# Car Defence Workshop March 09



## Brian R. VanCise (Mar 21, 2009)

[yt]TxULTOffHfE[/yt]


----------



## David Weatherly (Mar 21, 2009)

Considering how much time most of us spend in and around vehicles, I think this is an often overlooked area of training.  Good to see more folks addressing it.  
Thanks for posting the clip Brian.


----------



## Gordon Nore (Mar 21, 2009)

Good stuff.

The entry-exit drill though the car windows looks really cool -- probably best not to practise it on my wife's new car.

Extricating the bad guy from the car with outside turning wrist bend is genius. That's something I would usually use for a take down, but it's a heck of a lot easier than trying to drag uke from the car -- where he's go a lower centre of gravity and plenty to grab onto.

Glad I'm learning Systema -- it's opening a world of possibilities I hadn't considered using a lot of stuff I already knew.

Thanks.


----------



## NYCRonin (Mar 22, 2009)

Cool vid of 'good work'.
Can not video post anything along this line.

This study of movement is just  'the work' of more gentle reaction to effect a result.
No basic fist to face  -but, fluid reaction and gaining compliant results..though just an example of a possible result...this is a  a possible  thing to train in.
*****
It is scenario training - just a concept.
A well done possible thingy.

Well done..but not jut one of the roll of situational dice --- IMHO - my study of Systema  - is the shake of the dice and working with the roll of the bones of any situation.
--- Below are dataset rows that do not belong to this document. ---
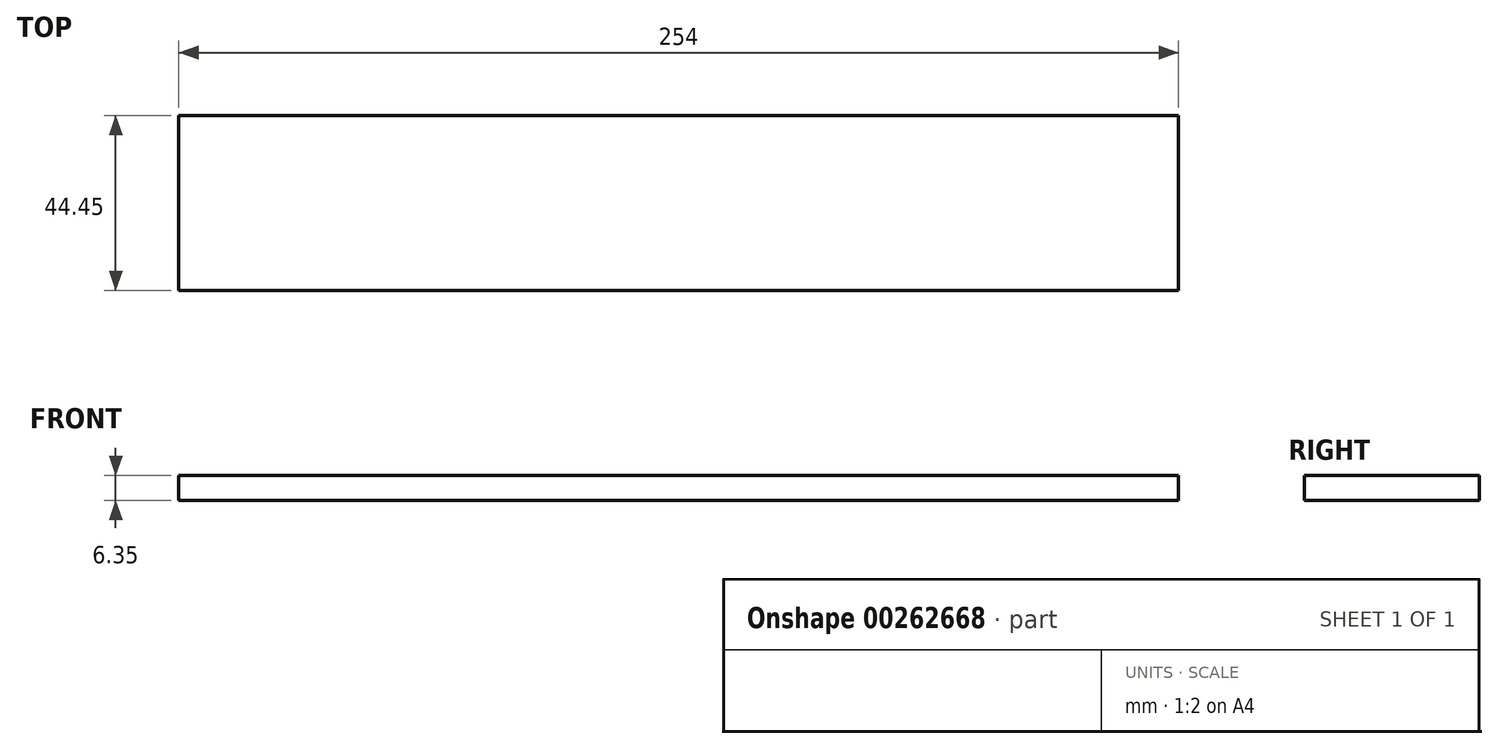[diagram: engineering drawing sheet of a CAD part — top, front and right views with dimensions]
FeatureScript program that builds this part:
annotation { "Feature Type Name" : "Feature", "Feature Type Description" : "" }
export const myFeature = defineFeature(function(context is Context, id is Id, definition is map)
    precondition{}
    {
        {
            var Q0;
            Q0=qCreatedBy(makeId("Top.planeOp"),FACE);
            var sketch = newSketch(context, id + "F0", { "sketchPlane" : qUnion([Q0])});
            skLineSegment(sketch, "E0.bottom", {"start": v(0, 0) * mm, "end": v(254, 0) * mm});
            skLineSegment(sketch, "E0.top", {"start": v(0, 44.45) * mm, "end": v(254, 44.45) * mm});
            skLineSegment(sketch, "E0.left", {"start": v(0, 0) * mm, "end": v(0, 44.45) * mm});
            skLineSegment(sketch, "E0.right", {"start": v(254, 0) * mm, "end": v(254, 44.45) * mm});
            skSolve(sketch);
        }
        {
            var Q0;
            Q0=makeQuery(id+"F0.imprint","IMPRINT",FACE,{"disambiguationData":[TD([[makeQuery(id+"F0.imprint","IMPRINT",EDGE,{"derivedFrom":sQuery(id+"F0.wireOp",EDGE,"E0.bottom")}),1.0]])]});
            extrude(context, id + "F1", {"entities" : qUnion([Q0]), "depth" : 6.35 * mm});
        }
    });
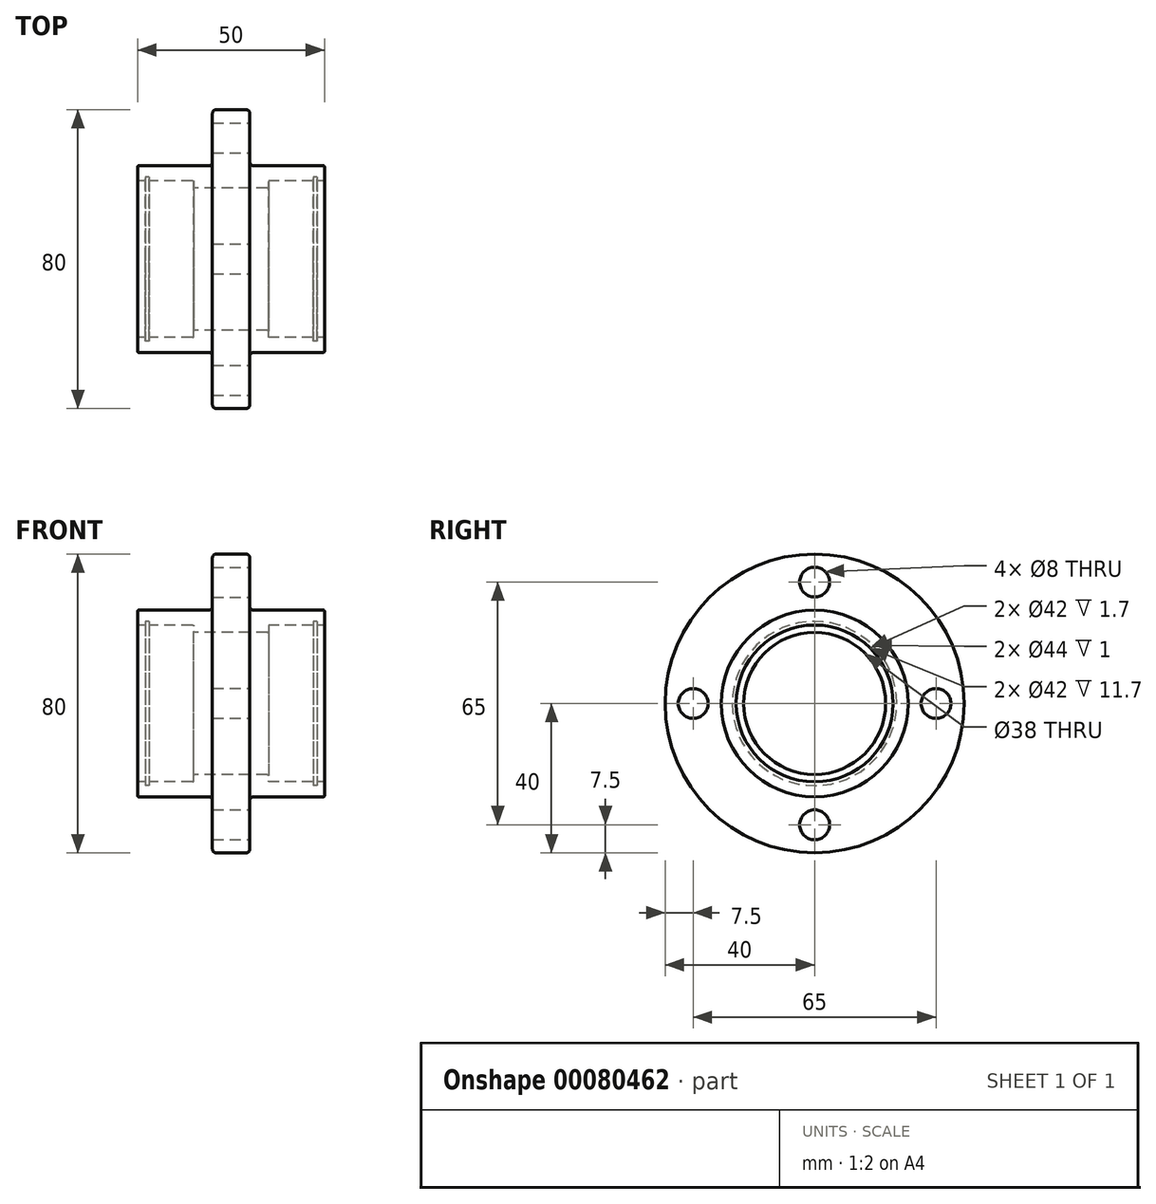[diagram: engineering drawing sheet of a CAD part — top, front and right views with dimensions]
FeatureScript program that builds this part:
annotation { "Feature Type Name" : "Feature", "Feature Type Description" : "" }
export const myFeature = defineFeature(function(context is Context, id is Id, definition is map)
    precondition{}
    {
        {
            var Q0;
            Q0=qCreatedBy(makeId("Front.planeOp"),FACE);
            var sketch = newSketch(context, id + "F0", { "sketchPlane" : qUnion([Q0])});
            skLineSegment(sketch, "E0", {"start": v(0, 0) * mm, "end": v(52.45, 0) * mm, "construction": true});
            skLineSegment(sketch, "E1", {"start": v(0, 21) * mm, "end": v(15, 21) * mm});
            skLineSegment(sketch, "E2", {"start": v(15, 21) * mm, "end": v(15, 19) * mm});
            skLineSegment(sketch, "E3", {"start": v(15, 19) * mm, "end": v(35, 19) * mm});
            skLineSegment(sketch, "E4", {"start": v(50, 21) * mm, "end": v(50, 25) * mm});
            skLineSegment(sketch, "E5", {"start": v(50, 25) * mm, "end": v(30, 25) * mm});
            skLineSegment(sketch, "E6", {"start": v(30, 25) * mm, "end": v(30, 40) * mm});
            skLineSegment(sketch, "E7", {"start": v(0, 25) * mm, "end": v(0, 21) * mm});
            skLineSegment(sketch, "E8.bottom", {"start": v(2, 21) * mm, "end": v(3, 21) * mm});
            skLineSegment(sketch, "E8.top", {"start": v(2, 22) * mm, "end": v(3, 22) * mm});
            skLineSegment(sketch, "E8.left", {"start": v(2, 21) * mm, "end": v(2, 22) * mm});
            skLineSegment(sketch, "E8.right", {"start": v(3, 21) * mm, "end": v(3, 22) * mm});
            skLineSegment(sketch, "E9", {"start": v(0, 25) * mm, "end": v(20, 25) * mm});
            skLineSegment(sketch, "E10", {"start": v(20, 25) * mm, "end": v(20, 40) * mm});
            skLineSegment(sketch, "E11", {"start": v(20, 40) * mm, "end": v(30, 40) * mm});
            skLineSegment(sketch, "E12", {"start": v(35, 19) * mm, "end": v(35, 21) * mm});
            skLineSegment(sketch, "E13", {"start": v(35, 21) * mm, "end": v(50, 21) * mm});
            skLineSegment(sketch, "E14.bottom", {"start": v(47, 21) * mm, "end": v(48, 21) * mm});
            skLineSegment(sketch, "E14.top", {"start": v(47, 22) * mm, "end": v(48, 22) * mm});
            skLineSegment(sketch, "E14.left", {"start": v(47, 21) * mm, "end": v(47, 22) * mm});
            skLineSegment(sketch, "E14.right", {"start": v(48, 21) * mm, "end": v(48, 22) * mm});
            skSolve(sketch);
        }
        {
            var Q0;
            {var subQ4=sQuery(id+"F0.wireOp",EDGE,"E2");Q0=makeQuery(id+"F0.imprint","IMPRINT",FACE,{"disambiguationData":[TD([[makeQuery(id+"F0.imprint","IMPRINT",EDGE,{"derivedFrom":subQ4}),1.0]])]});}
            var Q1;
            Q1=sQuery(id+"F0.wireOp",EDGE,"E0");
            revolve(context, id + "F1", {"entities" : qUnion([Q0]), "axis" : qUnion([Q1]), "revolveType" : RevolveType.FULL});
        }
        {
            var Q0;
            Q0=makeQuery(id+"F1.opRevolve","SWEPT_EDGE",EDGE,{"disambiguationData":[OSD([sQuery(id+"F0.wireOp",EDGE,"E1"),sQuery(id+"F0.wireOp",EDGE,"E2")])]});
            var Q1;
            Q1=makeQuery(id+"F1.opRevolve","SWEPT_EDGE",EDGE,{"disambiguationData":[OSD([sQuery(id+"F0.wireOp",EDGE,"E1"),sQuery(id+"F0.wireOp",EDGE,"E7")])]});
            var Q2;
            Q2=makeQuery(id+"F1.opRevolve","SWEPT_EDGE",EDGE,{"disambiguationData":[OSD([sQuery(id+"F0.wireOp",EDGE,"E2"),sQuery(id+"F0.wireOp",EDGE,"E3")])]});
            var Q3;
            Q3=makeQuery(id+"F1.opRevolve","SWEPT_EDGE",EDGE,{"disambiguationData":[OSD([sQuery(id+"F0.wireOp",EDGE,"E3"),sQuery(id+"F0.wireOp",EDGE,"E4")])]});
            var Q4;
            Q4=makeQuery(id+"F1.opRevolve","SWEPT_EDGE",EDGE,{"disambiguationData":[OSD([sQuery(id+"F0.wireOp",EDGE,"E12"),sQuery(id+"F0.wireOp",EDGE,"E13")])]});
            var Q5;
            Q5=makeQuery(id+"F1.opRevolve","SWEPT_EDGE",EDGE,{"disambiguationData":[OSD([sQuery(id+"F0.wireOp",EDGE,"E7"),sQuery(id+"F0.wireOp",EDGE,"E9")])]});
            fillet(context, id + "F2", {"entities" : qUnion([Q0, Q1, Q2, Q3, Q4, Q5]), "radius" : 0.3 * mm, "tangentPropagation" : true, "allowEdgeOverflow" : false});
        }
        {
            var Q0;
            Q0=makeQuery(id+"F1.opRevolve","SWEPT_EDGE",EDGE,{"disambiguationData":[OSD([sQuery(id+"F0.wireOp",EDGE,"E4"),sQuery(id+"F0.wireOp",EDGE,"E5")])]});
            var Q1;
            Q1=makeQuery(id+"F1.opRevolve","SWEPT_EDGE",EDGE,{"disambiguationData":[OSD([sQuery(id+"F0.wireOp",EDGE,"E5"),sQuery(id+"F0.wireOp",EDGE,"E6")])]});
            var Q2;
            Q2=makeQuery(id+"F1.opRevolve","SWEPT_EDGE",EDGE,{"disambiguationData":[OSD([sQuery(id+"F0.wireOp",EDGE,"E6"),sQuery(id+"F0.wireOp",EDGE,"8emcx9UW-5Iw0-E7Tb-gsbx-hsyMrdxOOZ0F")])]});
            var Q3;
            Q3=makeQuery(id+"F1.opRevolve","SWEPT_EDGE",EDGE,{"disambiguationData":[OSD([sQuery(id+"F0.wireOp",EDGE,"8emcx9UW-5Iw0-E7Tb-gsbx-hsyMrdxOOZ0F"),sQuery(id+"F0.wireOp",EDGE,"E7")])]});
            var Q4;
            Q4=makeQuery(id+"F1.opRevolve","SWEPT_EDGE",EDGE,{"disambiguationData":[OSD([sQuery(id+"F0.wireOp",EDGE,"E10"),sQuery(id+"F0.wireOp",EDGE,"E11")])]});
            var Q5;
            Q5=makeQuery(id+"F1.opRevolve","SWEPT_EDGE",EDGE,{"disambiguationData":[OSD([sQuery(id+"F0.wireOp",EDGE,"E9"),sQuery(id+"F0.wireOp",EDGE,"E10")])]});
            fillet(context, id + "F3", {"entities" : qUnion([Q0, Q1, Q2, Q3, Q4, Q5]), "radius" : 1 * mm, "tangentPropagation" : true, "allowEdgeOverflow" : false});
        }
        {
            var Q0;
            Q0=makeQuery(id+"F1.opRevolve","SWEPT_FACE",FACE,{"disambiguationData":[OSD([sQuery(id+"F0.wireOp",EDGE,"E6")])]});
            var sketch = newSketch(context, id + "F4", { "sketchPlane" : qUnion([Q0])});
            skCircle(sketch, "E15", {"center": v(0, 0) * mm, "radius": 32.5 * mm, "construction": true});
            skCircle(sketch, "E16", {"center": v(0, 32.5) * mm, "radius": 4 * mm});
            skCircle(sketch, "E17.1.0", {"center": v(-32.5, 0) * mm, "radius": 4 * mm});
            skCircle(sketch, "E17.2.0", {"center": v(0, -32.5) * mm, "radius": 4 * mm});
            skCircle(sketch, "E17.3.0", {"center": v(32.5, 0) * mm, "radius": 4 * mm});
            skSolve(sketch);
        }
        {
            var Q0;
            Q0 = qSketchRegion(id + "F4", true);
            extrude(context, id + "F5", {"entities" : qUnion([Q0]), "operationType" : NewBodyOperationType.REMOVE, "endBound" : BoundingType.THROUGH_ALL, "oppositeDirection" : true, "depth" : 25 * mm});
        }
    });
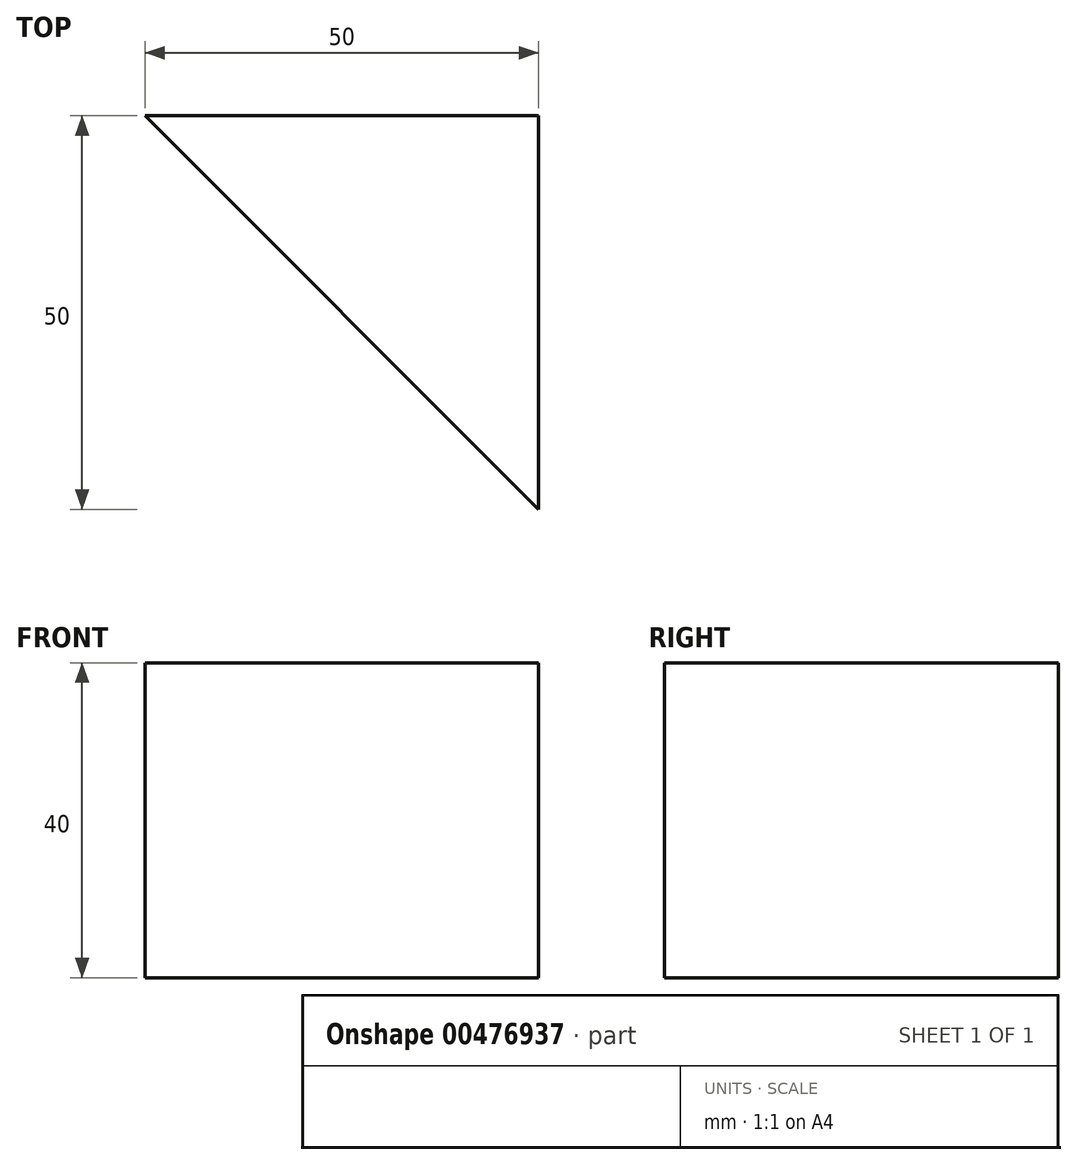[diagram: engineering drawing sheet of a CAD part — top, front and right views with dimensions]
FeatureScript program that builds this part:
annotation { "Feature Type Name" : "Feature", "Feature Type Description" : "" }
export const myFeature = defineFeature(function(context is Context, id is Id, definition is map)
    precondition{}
    {
        {
            var Q0;
            Q0=qCreatedBy(makeId("Top.planeOp"),FACE);
            var sketch = newSketch(context, id + "F0", { "sketchPlane" : qUnion([Q0])});
            skLineSegment(sketch, "E0", {"start": v(0, 0) * mm, "end": v(50, 0) * mm});
            skLineSegment(sketch, "E1", {"start": v(50, 0) * mm, "end": v(50, -50) * mm});
            skLineSegment(sketch, "E2", {"start": v(50, -50) * mm, "end": v(0, 0) * mm});
            skSolve(sketch);
        }
        {
            var Q0;
            Q0=makeQuery(id+"F0.imprint","IMPRINT",FACE,{"disambiguationData":[TD([[makeQuery(id+"F0.imprint","IMPRINT",EDGE,{"derivedFrom":sQuery(id+"F0.wireOp",EDGE,"E0")}),-1.0]])]});
            extrude(context, id + "F1", {"entities" : qUnion([Q0]), "depth" : 40 * mm});
        }
    });
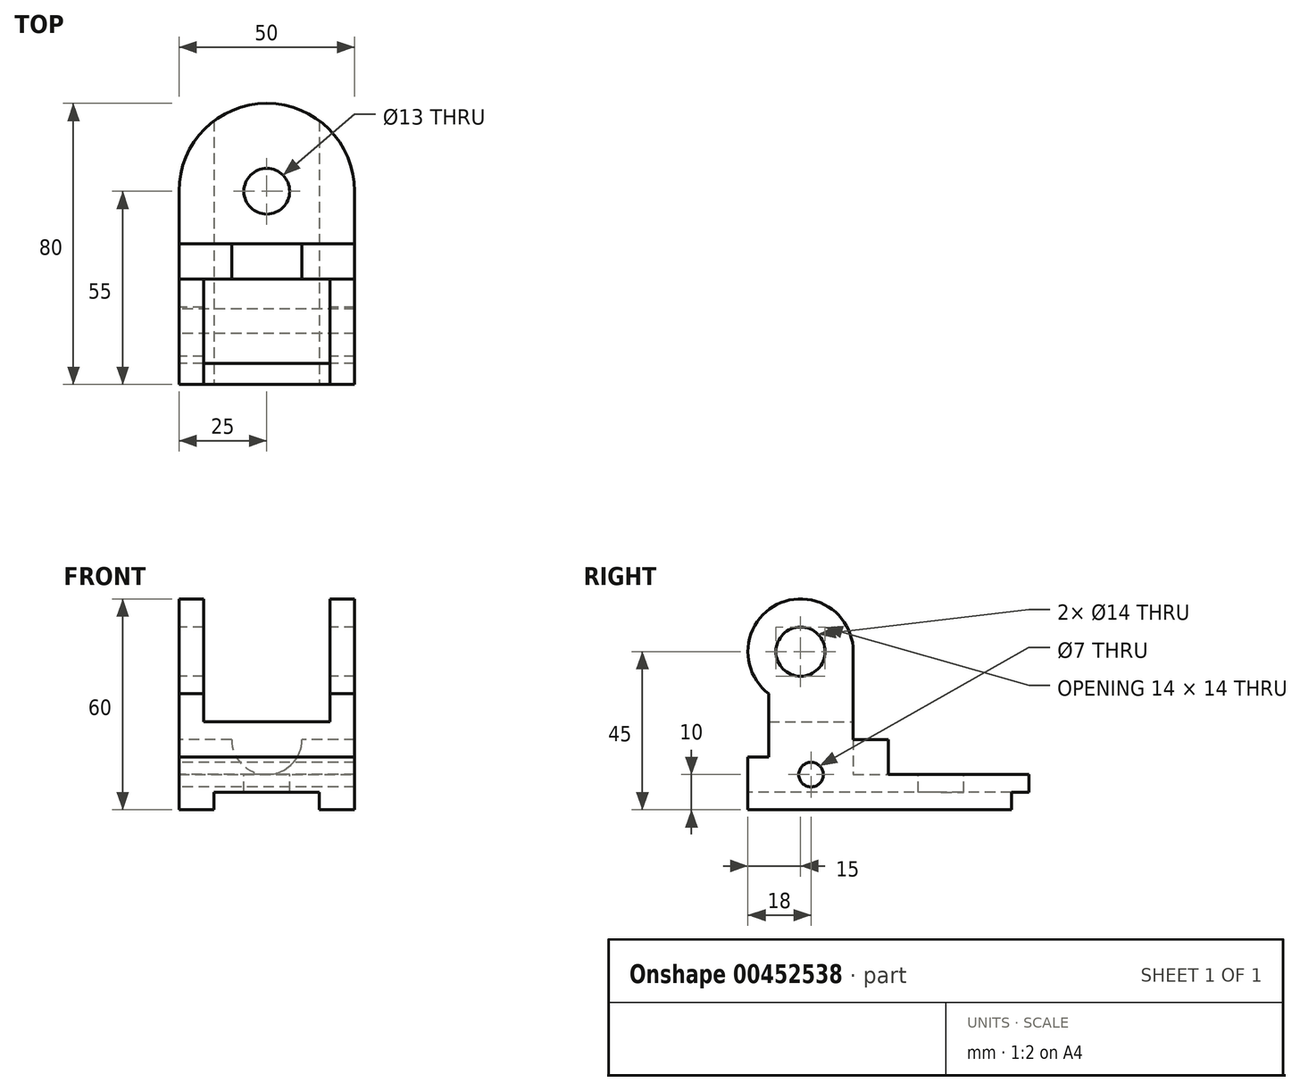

All results vary - ONE size does NOT fit all concerned.

Sytema is as much as the marrow of a persons life movement. The opening of the glass door  to go to Vlads school reveals much....just sit and watch fluid movement  - as a student goes to a session at Vlads school...opening the door.


----------



## MA-Caver (Mar 22, 2009)

David Weatherly said:


> Considering how much time most of us spend in and around vehicles, I think this is an often overlooked area of training.  Good to see more folks addressing it.
> Thanks for posting the clip Brian.


It is a seeming overlooked area of defense. Just by people watching far too many people are at their most vulnerable in/around their vehicle. 
One habit that I've picked up (thankfully) is looking into the back seat before opening the door. 
I liked the extrication techniques, they look good for those stubborn drunk friends who refuse to get out of the car and for officers immobilizing a suspect. 

Auto defense. Learn it, know it, live it. :uhyeah:

Thanks Brian


----------